Work required: Transcribe the section of the records that begins at the very start and ends with the line containing "export const myFeature", with both of those lines included.
## Begin Data supplied
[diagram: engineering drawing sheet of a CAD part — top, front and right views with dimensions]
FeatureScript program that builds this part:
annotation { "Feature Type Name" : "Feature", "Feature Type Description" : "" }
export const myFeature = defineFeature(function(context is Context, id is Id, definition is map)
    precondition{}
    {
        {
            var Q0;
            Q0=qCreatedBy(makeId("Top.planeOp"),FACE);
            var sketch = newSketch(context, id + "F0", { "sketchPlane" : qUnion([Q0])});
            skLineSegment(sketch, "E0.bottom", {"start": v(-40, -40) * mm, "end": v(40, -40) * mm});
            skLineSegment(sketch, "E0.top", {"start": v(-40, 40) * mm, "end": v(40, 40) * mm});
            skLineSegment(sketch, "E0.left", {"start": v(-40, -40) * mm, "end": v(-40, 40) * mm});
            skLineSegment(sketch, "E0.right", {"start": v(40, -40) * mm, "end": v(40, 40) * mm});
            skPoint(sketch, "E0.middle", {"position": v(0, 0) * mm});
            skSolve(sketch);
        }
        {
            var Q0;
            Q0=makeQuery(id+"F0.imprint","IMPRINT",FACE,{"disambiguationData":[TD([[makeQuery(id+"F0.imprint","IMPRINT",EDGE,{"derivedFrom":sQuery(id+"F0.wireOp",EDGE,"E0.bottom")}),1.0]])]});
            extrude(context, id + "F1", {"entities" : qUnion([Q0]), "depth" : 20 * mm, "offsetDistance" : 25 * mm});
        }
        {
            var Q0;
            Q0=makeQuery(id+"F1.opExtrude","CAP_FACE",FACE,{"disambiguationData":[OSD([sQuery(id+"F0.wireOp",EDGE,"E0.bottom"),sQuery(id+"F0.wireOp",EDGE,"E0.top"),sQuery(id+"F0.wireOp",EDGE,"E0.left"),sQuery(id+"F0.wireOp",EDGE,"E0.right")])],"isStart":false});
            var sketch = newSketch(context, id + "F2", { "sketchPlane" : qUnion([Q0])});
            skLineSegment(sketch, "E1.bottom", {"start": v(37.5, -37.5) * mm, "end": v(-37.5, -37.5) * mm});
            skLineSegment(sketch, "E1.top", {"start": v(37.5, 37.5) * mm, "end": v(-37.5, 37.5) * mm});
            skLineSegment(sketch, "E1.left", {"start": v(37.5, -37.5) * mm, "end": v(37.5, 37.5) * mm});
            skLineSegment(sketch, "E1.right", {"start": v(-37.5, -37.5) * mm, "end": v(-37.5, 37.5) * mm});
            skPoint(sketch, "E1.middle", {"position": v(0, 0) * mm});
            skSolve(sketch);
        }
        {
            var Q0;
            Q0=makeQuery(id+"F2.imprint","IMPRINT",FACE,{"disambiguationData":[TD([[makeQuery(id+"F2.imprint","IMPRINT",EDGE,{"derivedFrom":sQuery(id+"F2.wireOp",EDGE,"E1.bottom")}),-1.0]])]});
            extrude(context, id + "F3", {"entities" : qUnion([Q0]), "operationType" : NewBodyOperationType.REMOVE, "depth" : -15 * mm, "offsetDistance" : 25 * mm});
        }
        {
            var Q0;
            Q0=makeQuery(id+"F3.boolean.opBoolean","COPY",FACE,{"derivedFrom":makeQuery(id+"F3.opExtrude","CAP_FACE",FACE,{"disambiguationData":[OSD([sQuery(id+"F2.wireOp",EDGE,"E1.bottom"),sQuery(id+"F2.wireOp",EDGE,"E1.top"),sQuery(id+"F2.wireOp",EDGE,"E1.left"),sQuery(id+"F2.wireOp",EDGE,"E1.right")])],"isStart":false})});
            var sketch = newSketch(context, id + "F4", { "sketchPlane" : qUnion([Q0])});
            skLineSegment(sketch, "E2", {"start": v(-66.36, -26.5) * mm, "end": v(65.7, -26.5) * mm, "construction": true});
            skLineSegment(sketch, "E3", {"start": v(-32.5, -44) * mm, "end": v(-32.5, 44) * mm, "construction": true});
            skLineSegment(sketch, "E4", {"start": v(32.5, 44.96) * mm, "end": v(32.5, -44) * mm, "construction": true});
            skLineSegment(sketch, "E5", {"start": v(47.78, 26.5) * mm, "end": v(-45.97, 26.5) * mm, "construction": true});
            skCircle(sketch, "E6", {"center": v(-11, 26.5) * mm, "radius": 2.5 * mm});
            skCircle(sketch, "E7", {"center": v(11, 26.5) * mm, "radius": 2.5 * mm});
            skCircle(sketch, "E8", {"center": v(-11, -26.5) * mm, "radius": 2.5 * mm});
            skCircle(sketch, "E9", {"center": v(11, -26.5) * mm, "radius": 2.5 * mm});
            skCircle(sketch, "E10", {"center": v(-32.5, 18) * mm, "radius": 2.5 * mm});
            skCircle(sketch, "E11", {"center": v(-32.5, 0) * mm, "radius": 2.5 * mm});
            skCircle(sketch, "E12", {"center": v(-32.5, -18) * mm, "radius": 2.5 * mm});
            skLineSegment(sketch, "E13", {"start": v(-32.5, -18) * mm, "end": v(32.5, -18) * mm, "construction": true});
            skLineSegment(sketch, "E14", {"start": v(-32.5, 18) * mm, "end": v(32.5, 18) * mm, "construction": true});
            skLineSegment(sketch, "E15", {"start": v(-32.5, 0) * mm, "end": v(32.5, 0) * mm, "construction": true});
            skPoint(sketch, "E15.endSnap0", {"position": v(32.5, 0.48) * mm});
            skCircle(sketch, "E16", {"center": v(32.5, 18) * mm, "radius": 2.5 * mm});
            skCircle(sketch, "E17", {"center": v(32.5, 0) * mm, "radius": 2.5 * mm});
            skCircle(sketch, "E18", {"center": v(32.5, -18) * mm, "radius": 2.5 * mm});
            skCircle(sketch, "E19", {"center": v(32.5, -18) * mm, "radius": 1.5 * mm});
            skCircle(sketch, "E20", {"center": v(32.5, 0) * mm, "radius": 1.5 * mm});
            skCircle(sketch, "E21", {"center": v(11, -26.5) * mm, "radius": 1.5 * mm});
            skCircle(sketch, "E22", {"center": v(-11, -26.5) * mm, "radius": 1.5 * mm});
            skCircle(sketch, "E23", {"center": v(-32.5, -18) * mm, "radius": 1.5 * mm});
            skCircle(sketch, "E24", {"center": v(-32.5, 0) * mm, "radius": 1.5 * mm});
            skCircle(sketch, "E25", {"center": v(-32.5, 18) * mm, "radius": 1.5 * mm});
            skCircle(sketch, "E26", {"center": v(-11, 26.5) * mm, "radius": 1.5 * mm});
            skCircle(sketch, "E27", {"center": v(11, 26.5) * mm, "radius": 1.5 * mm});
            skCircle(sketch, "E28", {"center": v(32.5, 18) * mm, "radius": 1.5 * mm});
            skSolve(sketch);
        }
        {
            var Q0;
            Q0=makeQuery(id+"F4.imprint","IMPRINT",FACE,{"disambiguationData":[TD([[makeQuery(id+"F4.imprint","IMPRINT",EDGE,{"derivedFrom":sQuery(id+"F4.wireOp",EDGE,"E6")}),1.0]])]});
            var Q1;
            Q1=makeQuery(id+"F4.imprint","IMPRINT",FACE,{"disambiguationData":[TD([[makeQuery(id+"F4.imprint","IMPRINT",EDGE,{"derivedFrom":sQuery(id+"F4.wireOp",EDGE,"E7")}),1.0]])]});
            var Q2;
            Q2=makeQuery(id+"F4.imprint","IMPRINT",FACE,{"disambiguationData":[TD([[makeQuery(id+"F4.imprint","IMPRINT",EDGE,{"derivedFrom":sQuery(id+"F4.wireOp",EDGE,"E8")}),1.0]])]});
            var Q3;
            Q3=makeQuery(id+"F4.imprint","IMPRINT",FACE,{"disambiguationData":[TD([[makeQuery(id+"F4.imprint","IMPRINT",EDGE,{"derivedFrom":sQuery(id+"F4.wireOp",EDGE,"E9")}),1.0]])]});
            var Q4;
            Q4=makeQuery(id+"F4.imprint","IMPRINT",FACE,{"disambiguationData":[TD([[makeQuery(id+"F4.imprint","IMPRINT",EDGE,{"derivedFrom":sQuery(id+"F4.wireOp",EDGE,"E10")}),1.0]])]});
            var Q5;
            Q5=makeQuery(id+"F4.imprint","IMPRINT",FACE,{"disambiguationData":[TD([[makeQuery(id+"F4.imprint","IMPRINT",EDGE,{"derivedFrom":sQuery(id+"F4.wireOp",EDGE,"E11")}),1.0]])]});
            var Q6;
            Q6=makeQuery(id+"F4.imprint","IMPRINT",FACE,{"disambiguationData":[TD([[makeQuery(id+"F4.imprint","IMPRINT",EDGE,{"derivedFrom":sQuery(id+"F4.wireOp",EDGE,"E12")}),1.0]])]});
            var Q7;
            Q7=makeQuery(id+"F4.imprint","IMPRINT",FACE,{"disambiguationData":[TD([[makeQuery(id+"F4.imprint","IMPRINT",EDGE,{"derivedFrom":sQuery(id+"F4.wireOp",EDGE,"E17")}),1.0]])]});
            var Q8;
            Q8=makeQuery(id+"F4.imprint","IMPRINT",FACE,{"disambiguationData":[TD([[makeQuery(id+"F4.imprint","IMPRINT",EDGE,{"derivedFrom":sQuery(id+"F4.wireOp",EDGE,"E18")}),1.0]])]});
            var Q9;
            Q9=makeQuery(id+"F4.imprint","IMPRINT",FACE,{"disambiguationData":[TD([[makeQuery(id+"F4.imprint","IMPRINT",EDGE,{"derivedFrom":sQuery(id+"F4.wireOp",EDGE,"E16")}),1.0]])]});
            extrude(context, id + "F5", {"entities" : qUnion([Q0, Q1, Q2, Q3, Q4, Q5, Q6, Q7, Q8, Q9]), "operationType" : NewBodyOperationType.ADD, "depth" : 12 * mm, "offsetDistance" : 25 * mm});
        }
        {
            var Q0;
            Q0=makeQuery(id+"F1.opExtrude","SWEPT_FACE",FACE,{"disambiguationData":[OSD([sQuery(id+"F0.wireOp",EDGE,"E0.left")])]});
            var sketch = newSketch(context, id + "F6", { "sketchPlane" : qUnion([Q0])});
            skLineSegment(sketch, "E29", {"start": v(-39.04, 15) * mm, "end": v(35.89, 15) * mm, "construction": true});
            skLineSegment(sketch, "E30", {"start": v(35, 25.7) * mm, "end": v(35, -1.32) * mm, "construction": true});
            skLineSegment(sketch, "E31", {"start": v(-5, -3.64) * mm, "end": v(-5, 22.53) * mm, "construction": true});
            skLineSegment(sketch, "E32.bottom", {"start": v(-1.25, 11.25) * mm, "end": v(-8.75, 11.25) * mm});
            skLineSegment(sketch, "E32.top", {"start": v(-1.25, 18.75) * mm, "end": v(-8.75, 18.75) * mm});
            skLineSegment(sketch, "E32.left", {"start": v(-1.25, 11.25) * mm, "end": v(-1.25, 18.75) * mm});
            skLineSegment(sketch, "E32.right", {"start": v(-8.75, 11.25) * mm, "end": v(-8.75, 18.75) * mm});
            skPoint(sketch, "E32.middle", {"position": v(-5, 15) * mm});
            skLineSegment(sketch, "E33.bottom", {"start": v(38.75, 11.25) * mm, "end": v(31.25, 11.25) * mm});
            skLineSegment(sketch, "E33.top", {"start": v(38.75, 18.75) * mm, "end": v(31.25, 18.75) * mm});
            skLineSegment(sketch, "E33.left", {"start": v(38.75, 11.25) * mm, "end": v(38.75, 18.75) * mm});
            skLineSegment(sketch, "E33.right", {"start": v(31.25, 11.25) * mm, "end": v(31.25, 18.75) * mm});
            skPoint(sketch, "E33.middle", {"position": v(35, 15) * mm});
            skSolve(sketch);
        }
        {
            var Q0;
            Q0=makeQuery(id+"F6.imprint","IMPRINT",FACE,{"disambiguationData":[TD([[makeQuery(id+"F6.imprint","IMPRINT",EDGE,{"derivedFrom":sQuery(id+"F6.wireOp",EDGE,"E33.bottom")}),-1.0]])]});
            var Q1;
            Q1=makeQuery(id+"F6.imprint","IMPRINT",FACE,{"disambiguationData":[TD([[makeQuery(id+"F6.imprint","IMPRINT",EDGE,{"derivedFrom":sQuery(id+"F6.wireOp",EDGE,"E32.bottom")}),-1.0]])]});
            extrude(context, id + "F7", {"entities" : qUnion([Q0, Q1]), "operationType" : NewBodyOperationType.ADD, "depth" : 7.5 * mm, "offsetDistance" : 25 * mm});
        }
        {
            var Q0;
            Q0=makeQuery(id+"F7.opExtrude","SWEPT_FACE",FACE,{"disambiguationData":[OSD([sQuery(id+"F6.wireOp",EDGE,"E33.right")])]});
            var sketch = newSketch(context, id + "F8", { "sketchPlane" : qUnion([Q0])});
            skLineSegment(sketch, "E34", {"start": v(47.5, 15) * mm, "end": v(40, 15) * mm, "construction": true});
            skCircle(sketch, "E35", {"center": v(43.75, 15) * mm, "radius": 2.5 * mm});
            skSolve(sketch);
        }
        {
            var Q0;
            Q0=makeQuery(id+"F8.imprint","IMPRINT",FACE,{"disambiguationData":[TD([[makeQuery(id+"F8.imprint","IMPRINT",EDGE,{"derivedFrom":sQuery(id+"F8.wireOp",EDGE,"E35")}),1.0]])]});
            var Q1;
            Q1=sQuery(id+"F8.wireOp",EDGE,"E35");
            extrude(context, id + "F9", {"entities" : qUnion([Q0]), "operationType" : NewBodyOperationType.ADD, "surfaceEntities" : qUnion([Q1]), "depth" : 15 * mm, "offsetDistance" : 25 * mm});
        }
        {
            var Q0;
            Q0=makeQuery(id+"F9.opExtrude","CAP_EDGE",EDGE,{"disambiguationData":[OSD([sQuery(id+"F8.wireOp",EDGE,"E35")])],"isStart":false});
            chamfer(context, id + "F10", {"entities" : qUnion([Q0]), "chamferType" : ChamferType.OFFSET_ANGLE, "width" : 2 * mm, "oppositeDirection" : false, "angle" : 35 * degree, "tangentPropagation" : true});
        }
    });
## End Data supplied
Reply:
[diagram: engineering drawing sheet of a CAD part — top, front and right views with dimensions]
FeatureScript program that builds this part:
annotation { "Feature Type Name" : "Feature", "Feature Type Description" : "" }
export const myFeature = defineFeature(function(context is Context, id is Id, definition is map)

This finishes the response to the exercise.